I am trying to check the error that is introduced when you compute the distance of two points on earth with the euclidean distance instead of using the great circle distance (gcd). I have two points that are defined by their lattitude and longtitude. I used the python geopy framework for the great circle distance. Here the code for the gcd:
def measure(self, a, b):
a, b = Point(a), Point(b)
lat1, lng1 = radians(degrees=a.latitude), radians(degrees=a.longitude)
lat2, lng2 = radians(degrees=b.latitude), radians(degrees=b.longitude)
sin_lat1, cos_lat1 = sin(lat1), cos(lat1)
sin_lat2, cos_lat2 = sin(lat2), cos(lat2)
delta_lng = lng2 - lng1
cos_delta_lng, sin_delta_lng = cos(delta_lng), sin(delta_lng)
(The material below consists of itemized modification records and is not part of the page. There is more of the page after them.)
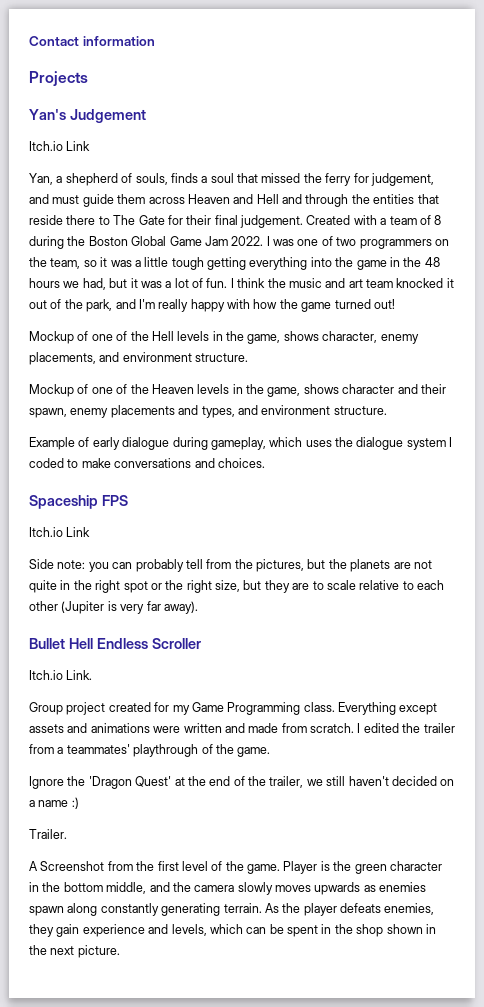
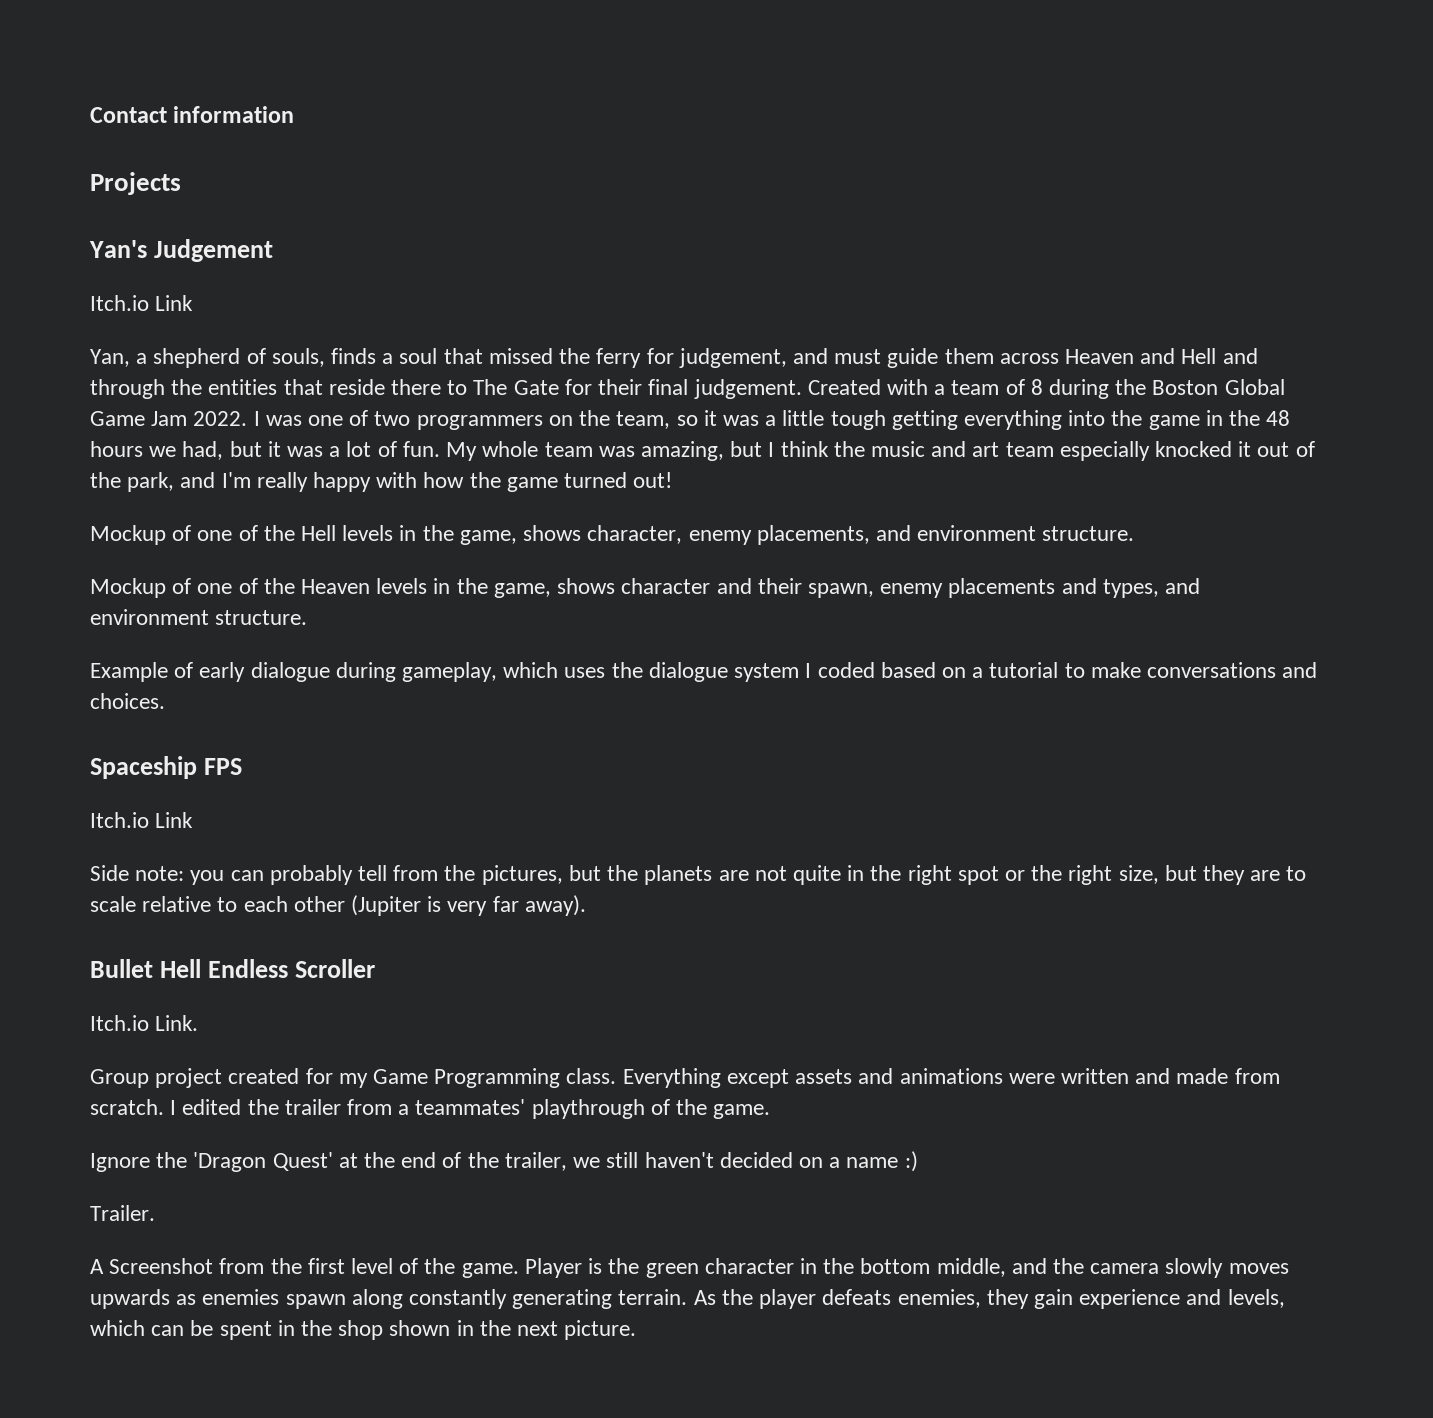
(228, 283) none -> [446,441,763,461] My whole team was amazing, but
(393, 283) none -> [1059,441,1150,461] especially
(64, 463) none -> [880,662,1059,678] based on a tutorial

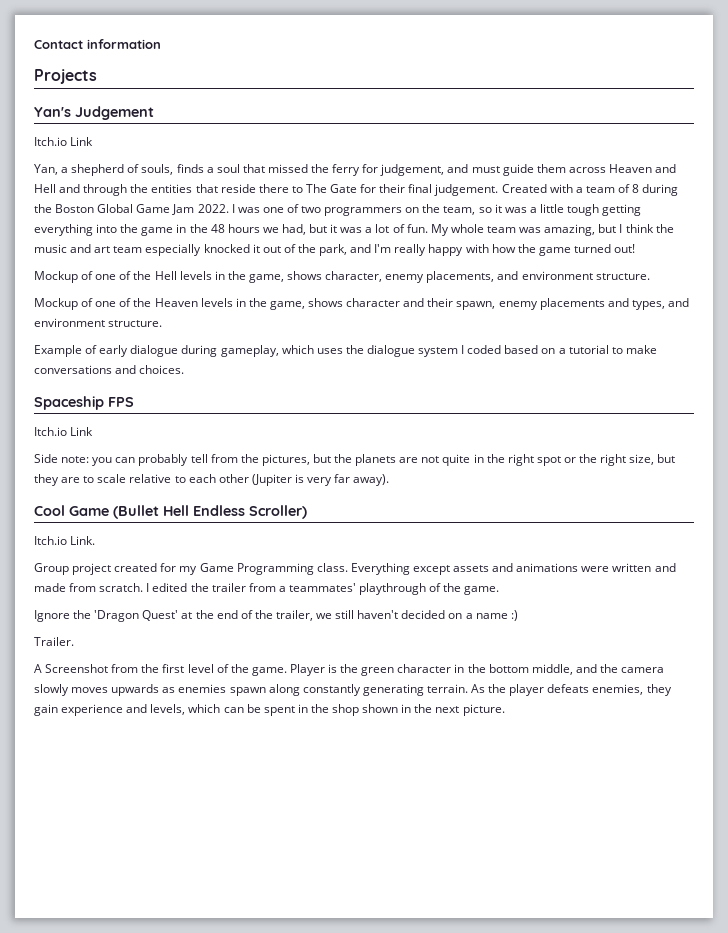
[90,959,153,978] Bullet -> [34,505,159,519] Cool Game (Bullet
[294,959,375,978] Scroller -> [249,505,307,519] Scroller)

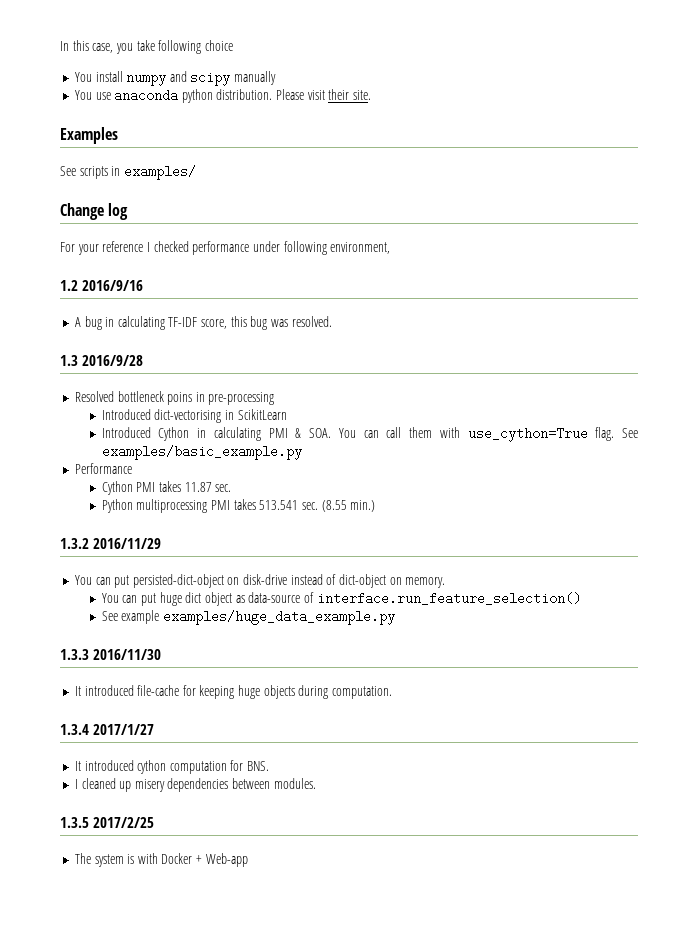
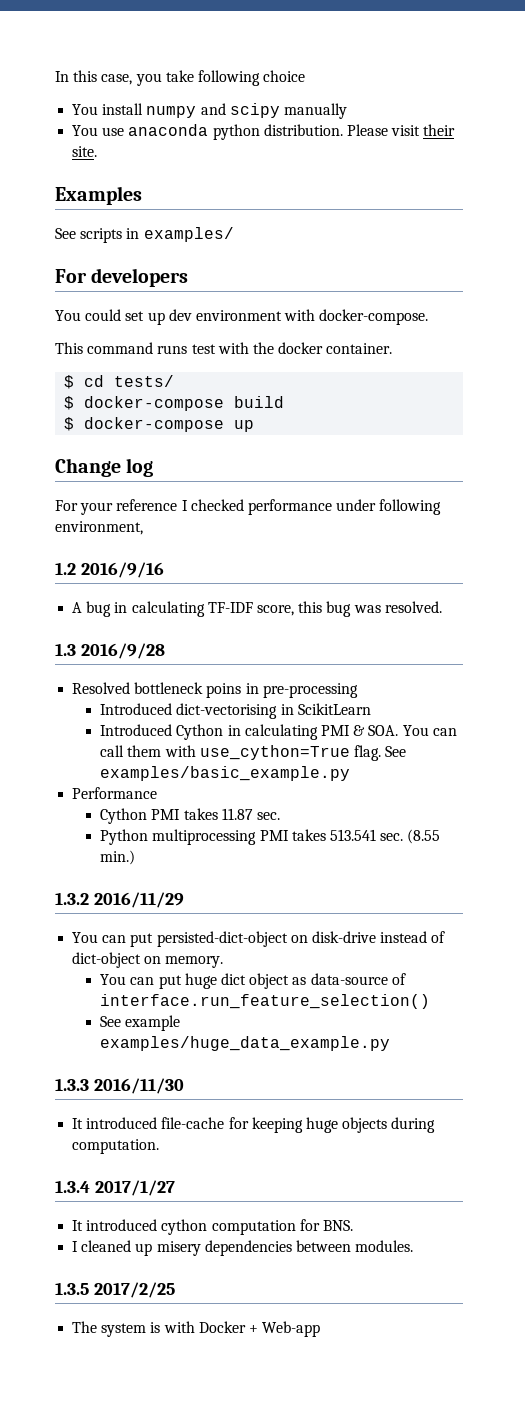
(196, 172) none -> [55,268,189,287] [55,309,429,325] [55,342,393,354] [64,375,175,389] [64,396,285,411] [64,417,255,432] // For developers // You could set up dev environment with docker-compose. // This command runs test with the docker container. // $ cd tests/ // $ docker-compose build // $ docker-compose up

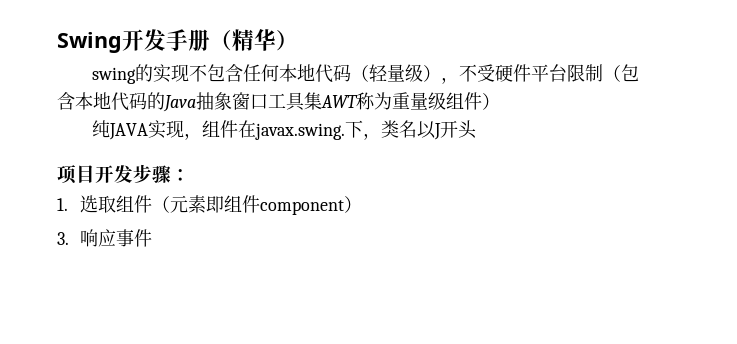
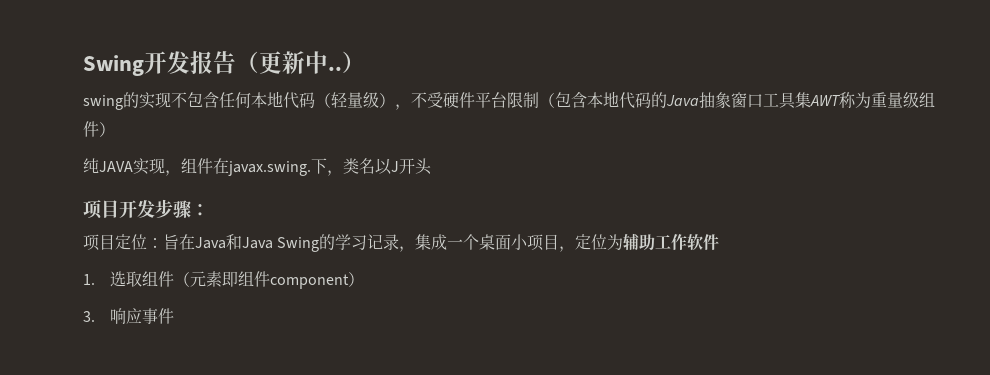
[166,29,276,51] 手册（精华 -> [190,51,342,74] 报告（更新中..
(190, 175) none -> [83,233,720,252] // 项目定位：旨在Java和Java Swing的学习记录，集成一个桌面小项目，定位为辅助工作软件

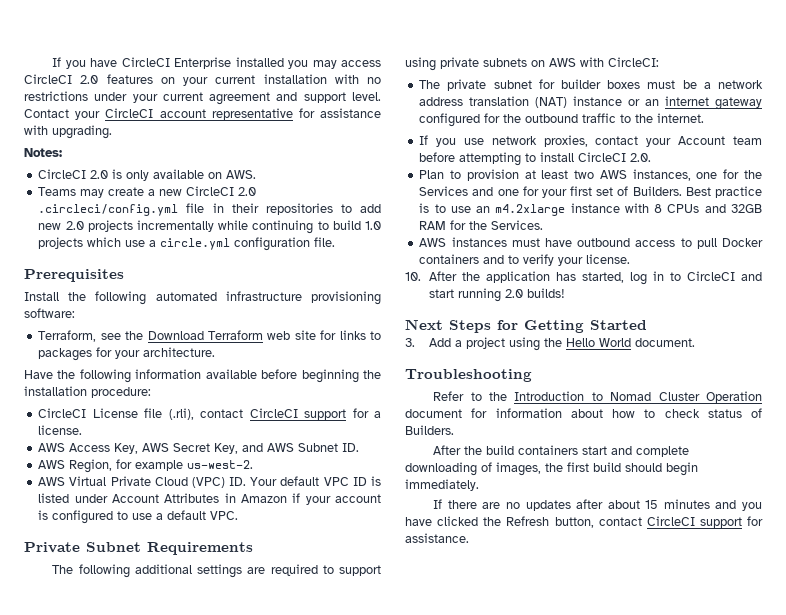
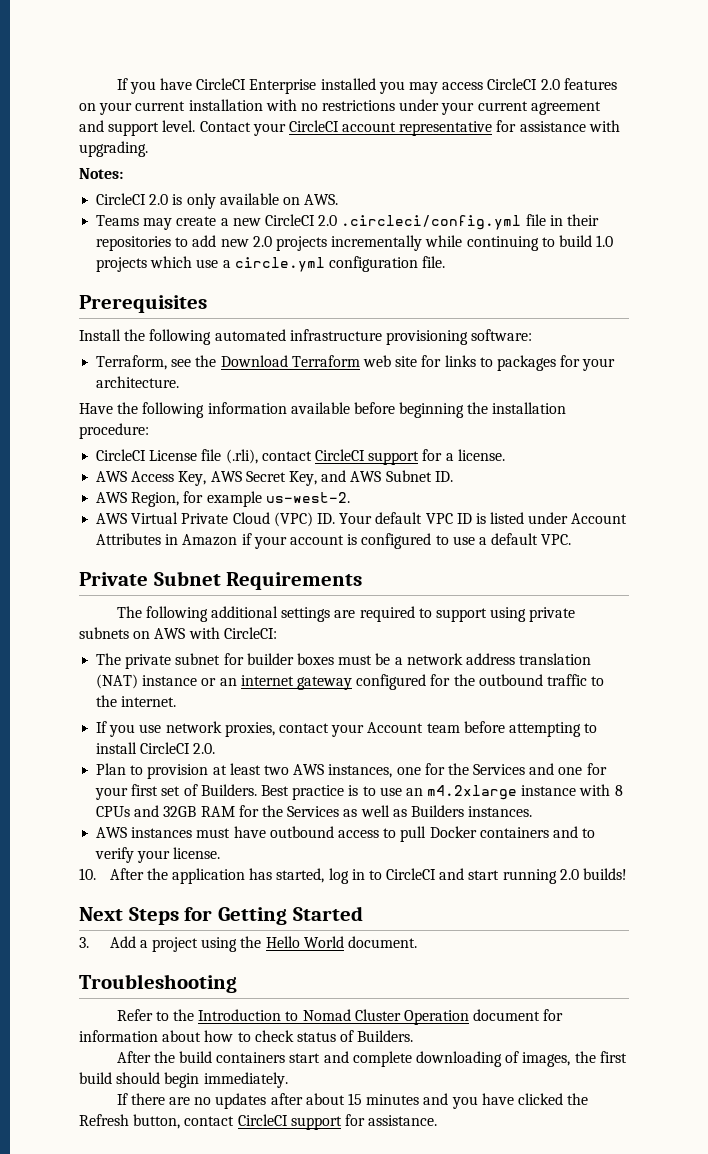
[491,220,544,230] Services. -> [287,805,533,817] Services as well as Builders instances.

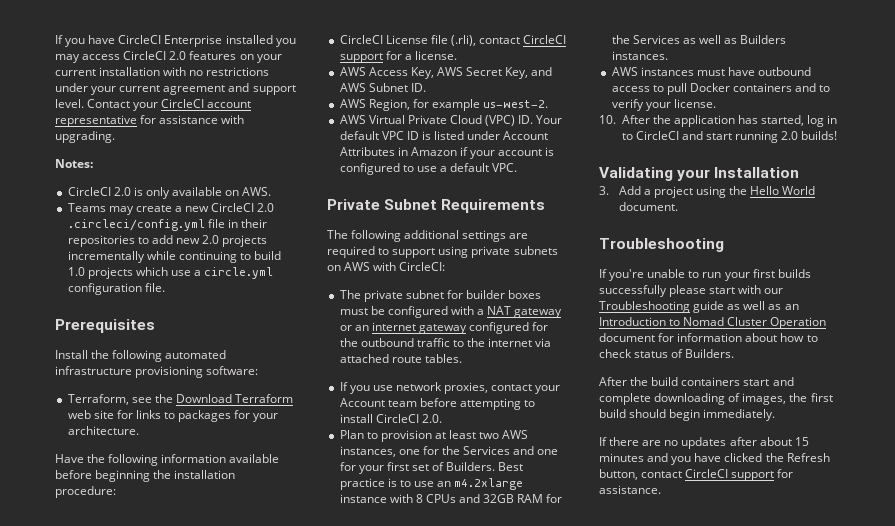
[394,653,592,665] [96,674,198,689] a network address translation (NAT) instance -> [387,306,563,318] configured with a NAT gateway
[121,696,177,707] internet. -> [488,338,552,347] [339,354,462,363] internet via attached route tables.
[79,906,363,925] Next Steps for Getting Started -> [599,167,800,181] Validating your Installation
[116,1009,195,1021] Refer to the -> [599,269,811,281] [599,285,784,297] [599,301,799,313] If you're unable to run your first builds successfully please start with our Troubleshooting guide as well as an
d = atan2(sqrt((cos_lat2 * sin_delta_lng) ** 2 +
(cos_lat1 * sin_lat2 -
sin_lat1 * cos_lat2 * cos_delta_lng) ** 2),
sin_lat1 * sin_lat2 + cos_lat1 * cos_lat2 * cos_delta_lng)
return self.RADIUS * d
So or two points:
p1=[39.8616,-75.0748], p2=[-7.30933,112.76]
the
gcd = 78.8433004543197 klm
using the great_circle(p1,p2).kilometers
function from geopy
I then transformed these two points in cartesian coordinates using this formula:
def spherical_to_cartesian(r,la,lo):
x=r*np.sin(90-la)*np.cos(lo)
y=r*np.sin(90-la)*np.sin(lo)
z=r*np.cos(90-la)
return (x,y,z)
where r=6372.795
, which results in the following cartesians coordinates
p1=[ -765.81579368, -256.69640558, 6321.40405587],
p2=[480.8302149,-168.64726394,-6352.39140142]
Then by typing: np.linalg.norm(p2-p1)
i am getting 1103.4963114787836
as their euclidean norm which doesn't seem reasonable compared with ~78klm from the gcd. Am i inffering sth wrong?